The labels “ethnocentric” and “elitist,” used by Professor Barraclough to describe Elias’s orientation, are as misleading as they are wrong. Such labels are fashionable today, and cater to popular sentiments, but as applied here they evade the question whether the processes of increasing interdependence actually follow the pattern outlined by Elias. Is it really nothing but an expression of ethnocentrism and elitism to note that styles of clothing or techniques first developed by European upper and middle classes are now spreading all over the world? Is not the ubiquitous resistance against “Westernization” evidence of its impelling impact?

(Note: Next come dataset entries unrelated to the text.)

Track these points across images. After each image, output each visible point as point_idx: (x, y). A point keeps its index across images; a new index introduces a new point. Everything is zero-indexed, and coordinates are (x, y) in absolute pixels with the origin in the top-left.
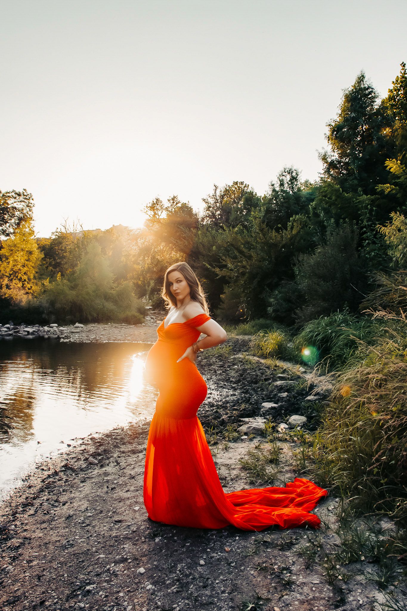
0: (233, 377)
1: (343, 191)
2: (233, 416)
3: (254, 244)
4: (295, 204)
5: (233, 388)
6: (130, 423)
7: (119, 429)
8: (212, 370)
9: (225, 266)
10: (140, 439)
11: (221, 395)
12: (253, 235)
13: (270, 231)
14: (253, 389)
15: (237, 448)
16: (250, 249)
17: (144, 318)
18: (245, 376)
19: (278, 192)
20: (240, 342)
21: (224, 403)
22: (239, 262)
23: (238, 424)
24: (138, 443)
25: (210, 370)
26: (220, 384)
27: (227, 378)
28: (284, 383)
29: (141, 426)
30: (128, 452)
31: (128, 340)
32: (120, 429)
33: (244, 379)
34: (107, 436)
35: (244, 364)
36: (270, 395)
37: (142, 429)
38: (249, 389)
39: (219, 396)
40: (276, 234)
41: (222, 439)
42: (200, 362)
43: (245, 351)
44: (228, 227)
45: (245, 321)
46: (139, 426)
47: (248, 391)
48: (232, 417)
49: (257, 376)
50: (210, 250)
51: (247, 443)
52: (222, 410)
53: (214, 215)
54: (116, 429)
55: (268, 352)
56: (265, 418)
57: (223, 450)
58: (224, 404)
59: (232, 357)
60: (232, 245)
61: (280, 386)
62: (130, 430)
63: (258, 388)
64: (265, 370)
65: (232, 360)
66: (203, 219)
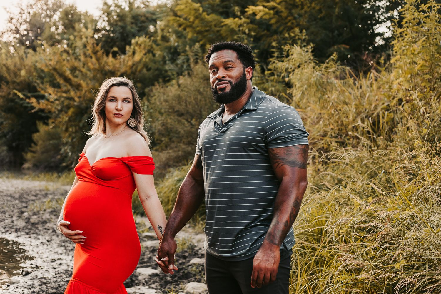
1: (203, 11)
3: (84, 70)
4: (132, 23)
8: (49, 230)
12: (83, 59)
19: (110, 6)
22: (63, 92)
25: (45, 229)
28: (156, 243)
40: (114, 60)
42: (29, 218)
50: (16, 75)
53: (17, 31)
61: (151, 247)
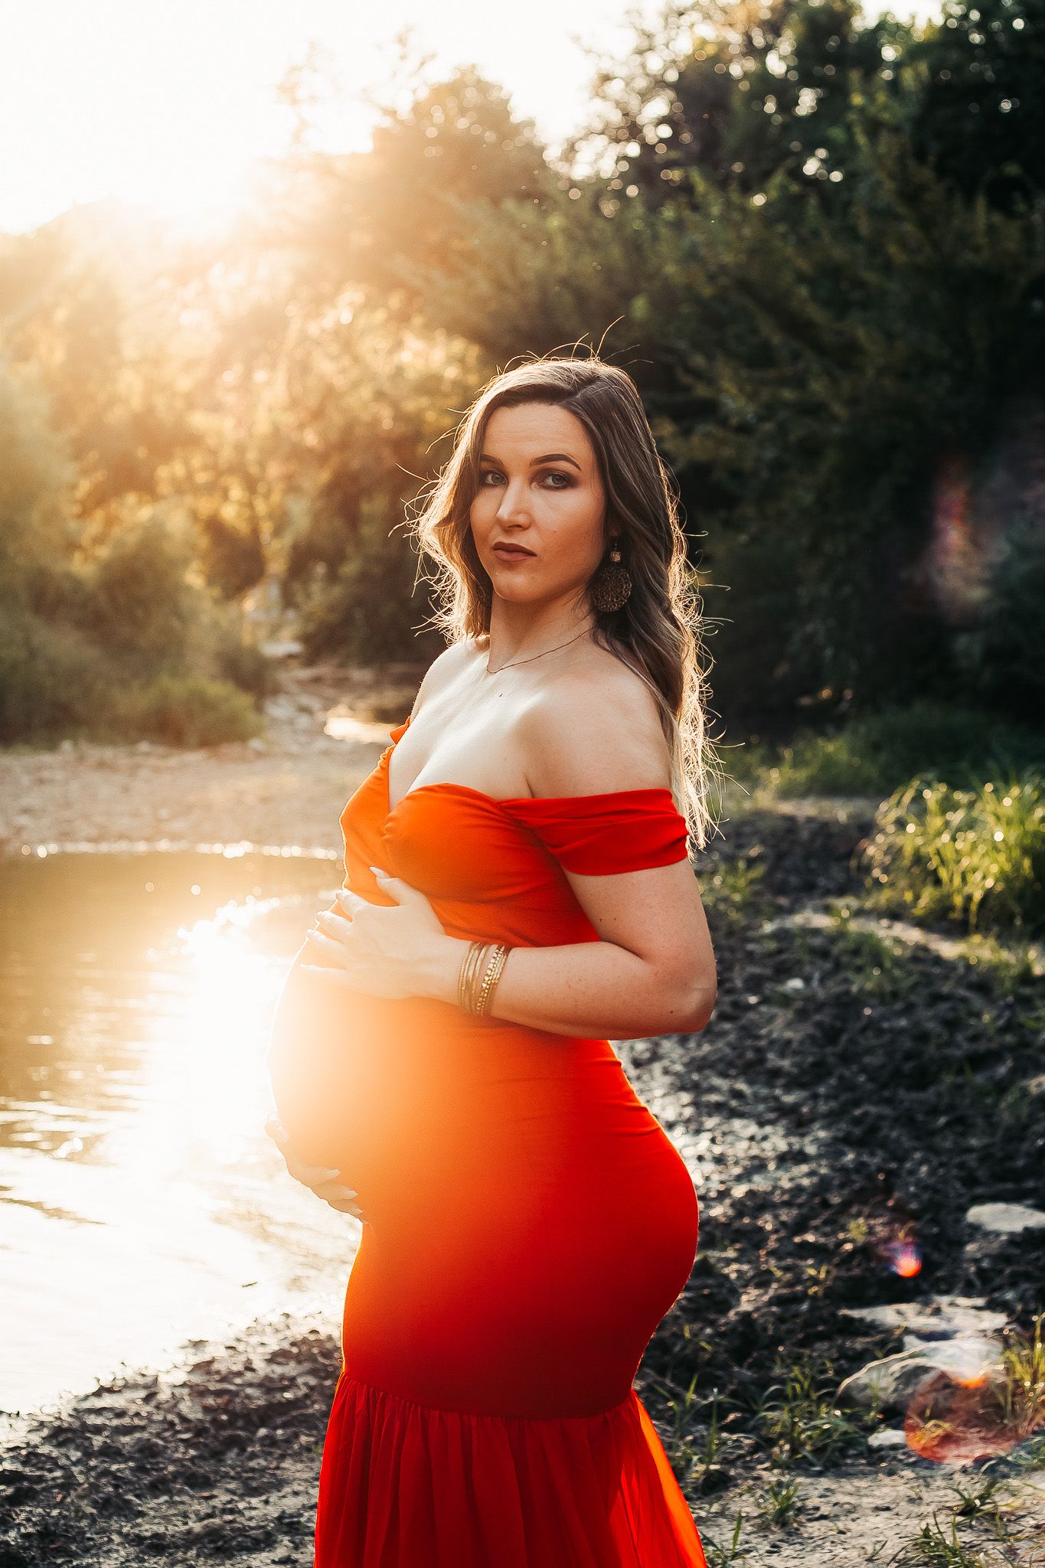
0: (784, 1048)
2: (804, 1297)
3: (871, 277)
5: (784, 1112)
6: (198, 1344)
7: (127, 1386)
9: (709, 410)
10: (253, 1456)
11: (720, 1160)
12: (864, 226)
13: (958, 204)
14: (907, 1120)
15: (852, 1510)
16: (840, 306)
17: (259, 709)
18: (852, 1041)
20: (805, 835)
21: (740, 1207)
22: (783, 382)
23: (841, 1348)
24: (245, 1482)
26: (713, 1089)
27: (750, 1055)
29: (259, 1364)
30: (188, 1548)
31: (174, 837)
32: (135, 1386)
33: (845, 1058)
34: (59, 1435)
35: (838, 966)
36: (1010, 1157)
37: (268, 1385)
38: (880, 1117)
39: (709, 1167)
40: (997, 218)
41: (756, 1448)
43: (841, 892)
44: (722, 184)
45: (826, 720)
46: (249, 1368)
47: (874, 1129)
48: (797, 1299)
49: (923, 1037)
51: (908, 1473)
52: (731, 1254)
54: (110, 1390)
55: (978, 896)
56: (993, 1306)
57: (763, 1528)
58: (740, 1214)
59: (768, 928)
60: (744, 285)
62: (198, 1392)
63: (934, 1111)
64: (964, 1000)
65: (772, 946)
66: (570, 151)
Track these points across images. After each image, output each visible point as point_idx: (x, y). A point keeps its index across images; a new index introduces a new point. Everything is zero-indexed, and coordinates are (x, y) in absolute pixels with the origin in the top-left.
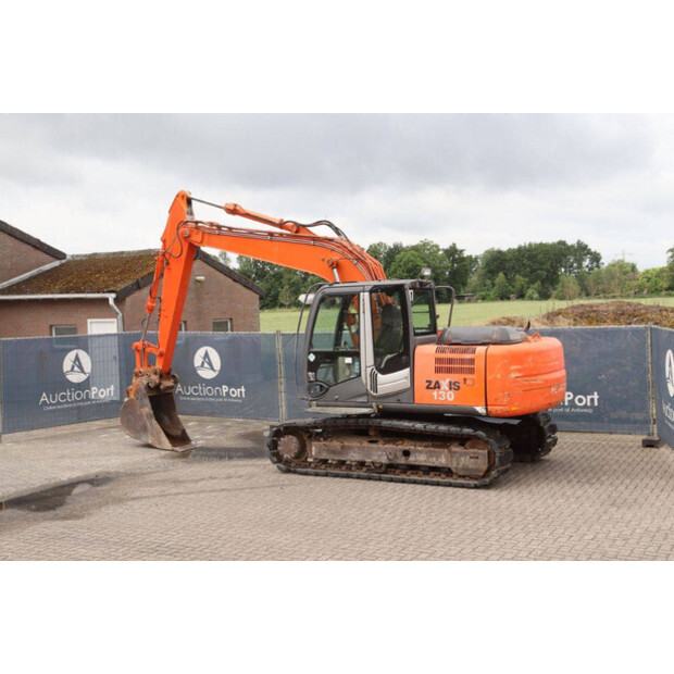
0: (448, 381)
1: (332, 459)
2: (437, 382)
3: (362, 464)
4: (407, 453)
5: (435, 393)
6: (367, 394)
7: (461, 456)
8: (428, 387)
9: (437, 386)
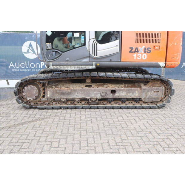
0: (144, 47)
2: (137, 49)
3: (82, 100)
4: (113, 92)
5: (135, 55)
6: (90, 57)
7: (148, 91)
8: (130, 52)
9: (137, 51)
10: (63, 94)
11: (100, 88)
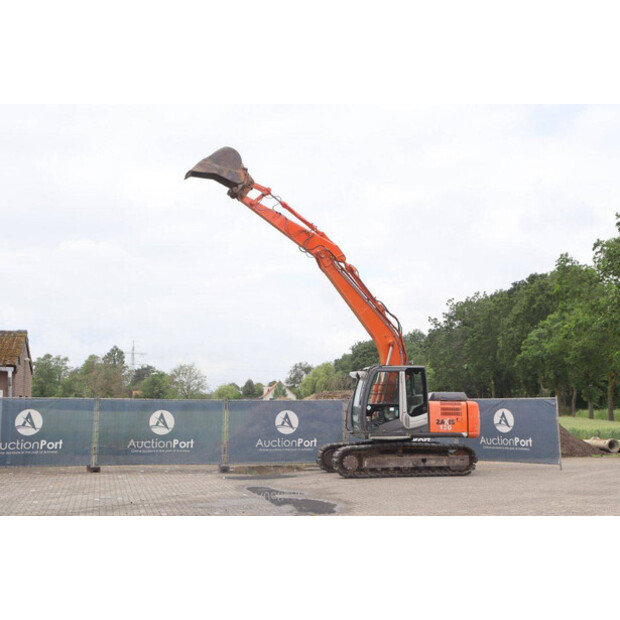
0: (448, 419)
1: (379, 467)
2: (442, 420)
4: (424, 461)
5: (441, 426)
6: (403, 428)
7: (455, 460)
8: (437, 423)
9: (443, 422)
10: (379, 463)
11: (412, 457)
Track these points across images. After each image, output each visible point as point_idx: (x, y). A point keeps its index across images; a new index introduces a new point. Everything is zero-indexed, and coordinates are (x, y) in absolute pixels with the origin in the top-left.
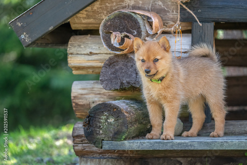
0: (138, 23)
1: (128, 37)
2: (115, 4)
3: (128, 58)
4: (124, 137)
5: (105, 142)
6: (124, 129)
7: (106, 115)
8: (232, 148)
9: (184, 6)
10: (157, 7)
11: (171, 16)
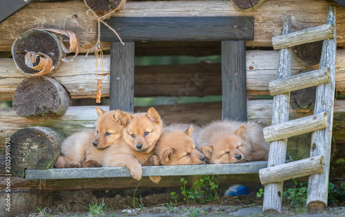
0: (56, 42)
1: (43, 56)
2: (25, 22)
3: (44, 80)
4: (49, 165)
5: (28, 171)
6: (50, 156)
7: (28, 142)
8: (169, 174)
9: (106, 24)
10: (72, 25)
11: (88, 35)
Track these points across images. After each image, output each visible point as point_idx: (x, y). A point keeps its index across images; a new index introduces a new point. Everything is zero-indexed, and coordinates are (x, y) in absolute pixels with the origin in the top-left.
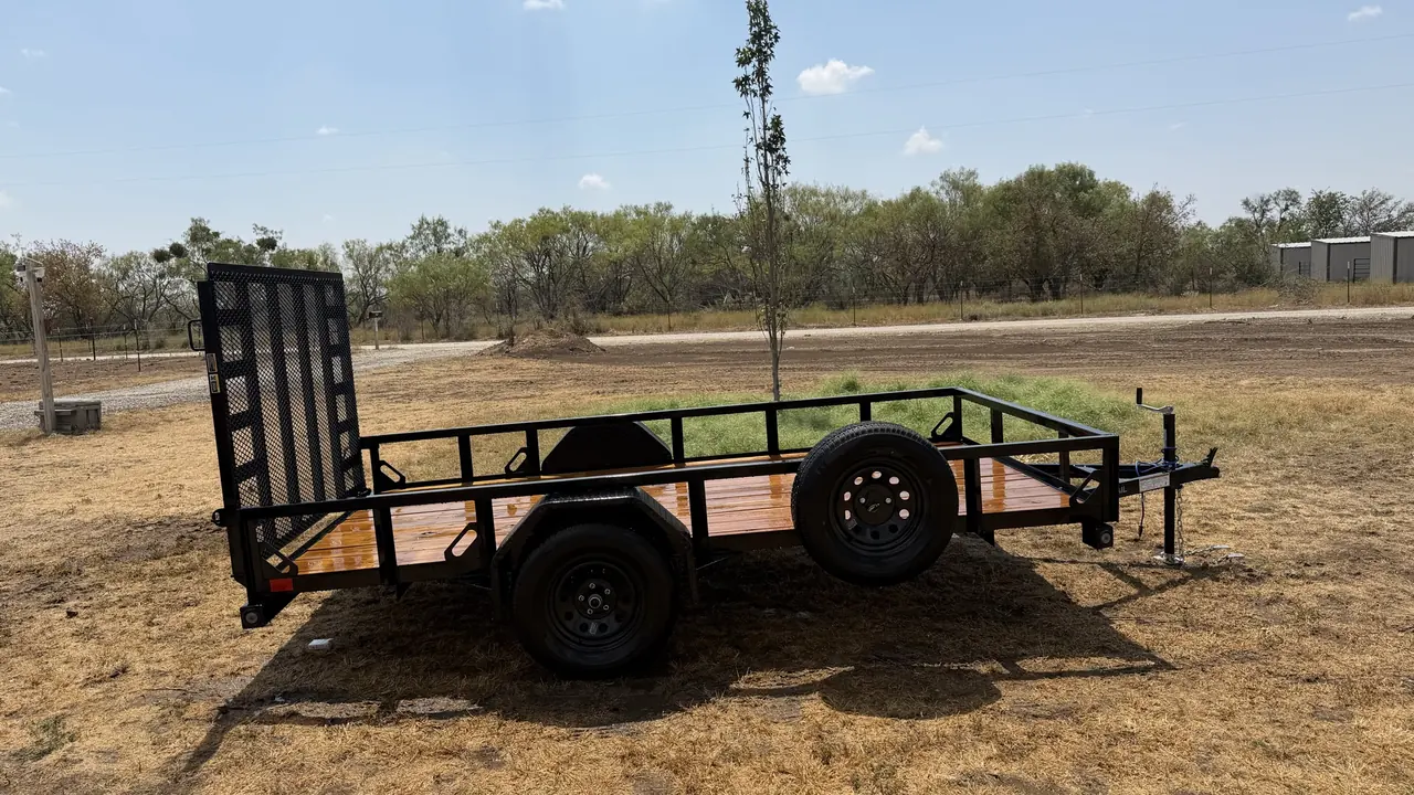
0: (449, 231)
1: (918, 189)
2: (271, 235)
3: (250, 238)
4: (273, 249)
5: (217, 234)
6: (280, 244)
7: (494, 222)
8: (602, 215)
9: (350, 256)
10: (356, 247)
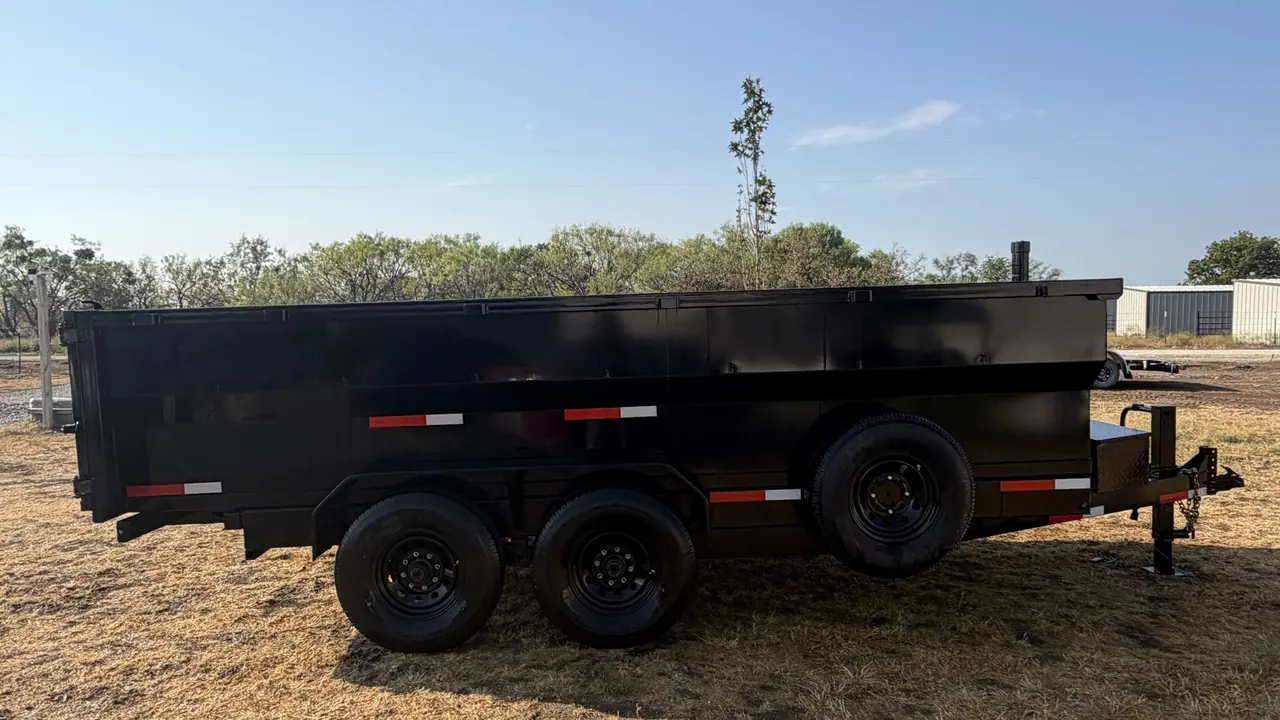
0: (268, 250)
1: (703, 236)
2: (89, 247)
3: (68, 249)
4: (91, 259)
5: (31, 243)
6: (97, 255)
7: (314, 244)
8: (415, 243)
9: (169, 270)
10: (176, 261)
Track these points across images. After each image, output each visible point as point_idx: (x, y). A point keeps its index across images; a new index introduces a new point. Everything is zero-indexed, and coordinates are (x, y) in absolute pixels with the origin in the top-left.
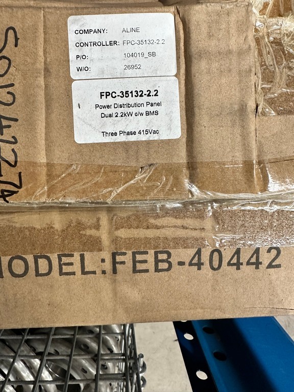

Perhaps because of his professional bias as a historian, Professor Barraclough has no eye nor any use for the sociological implications of The Civilizing Process. It is surely significant that the only writer within whose tradition he places Elias is, rather erroneously, Ranke; he overlooks altogether that the names of Freud, Marx, and Max Weber would have been far more fitting. But even as a historian his judgment is debatable. Thus he mentions Marc Bloch’s Feudal Society as a book that would make some of Elias’s conclusions outdated. There is far more reason to observe, however, how remarkably these two chefs-d’oeuvre, which were published around the same time, converge in their view of the structure and dynamics of medieval society. They do not contradict but supplement each other.
Johan Goudsblom
Universiteit van Amsterdam
Amsterdam, Netherlands
Geoffrey Barraclough replies:
I am not surprised that Professor Goudsblom is more impressed than I am by Elias’s book. As he was himself actively involved in its preparation, it might almost be said that he is an interested party. But his suggestion that I misrepresented Elias is not correct. Professor Goudsblom seems to object strongly to my description of The Civilizing Process as “mechanistic.” But it is Elias, not I, who makes everything depend on the operation of a “monopoly mechanism” which “proceeds like clockwork.” Professor Goudsblom is right, of course, in saying that “what is at issue is a general transformation of society.” My contention was—and is—that Elias’s account of this process is both too narrow and too rigid. His “monopoly mechanism,” invoked ad nauseam, is like Toynbee’s “challenge and response,” a truism which explains too much or too little. Nor, I fear, does Elias’s sociological and psychological theorizing, for which Professor Goudsblom says I have “no eye,” improve matters. In fact, I turned a blind eye to it. Psychological musings which discovered “how deeply the stratification, the pressures and tensions of our own time penetrate the structure of the individual personality” (p. 331), and sociological musings which arrive at the conclusion that “the continuous intertwining of human activities again and again acts as a lever which over the centuries produces changes in human conduct” (ibid.), seemed to me to reach a level of banality which it was kinder to pass over in silence. But perhaps I was wrong about that, and Professor Goudsblom is right.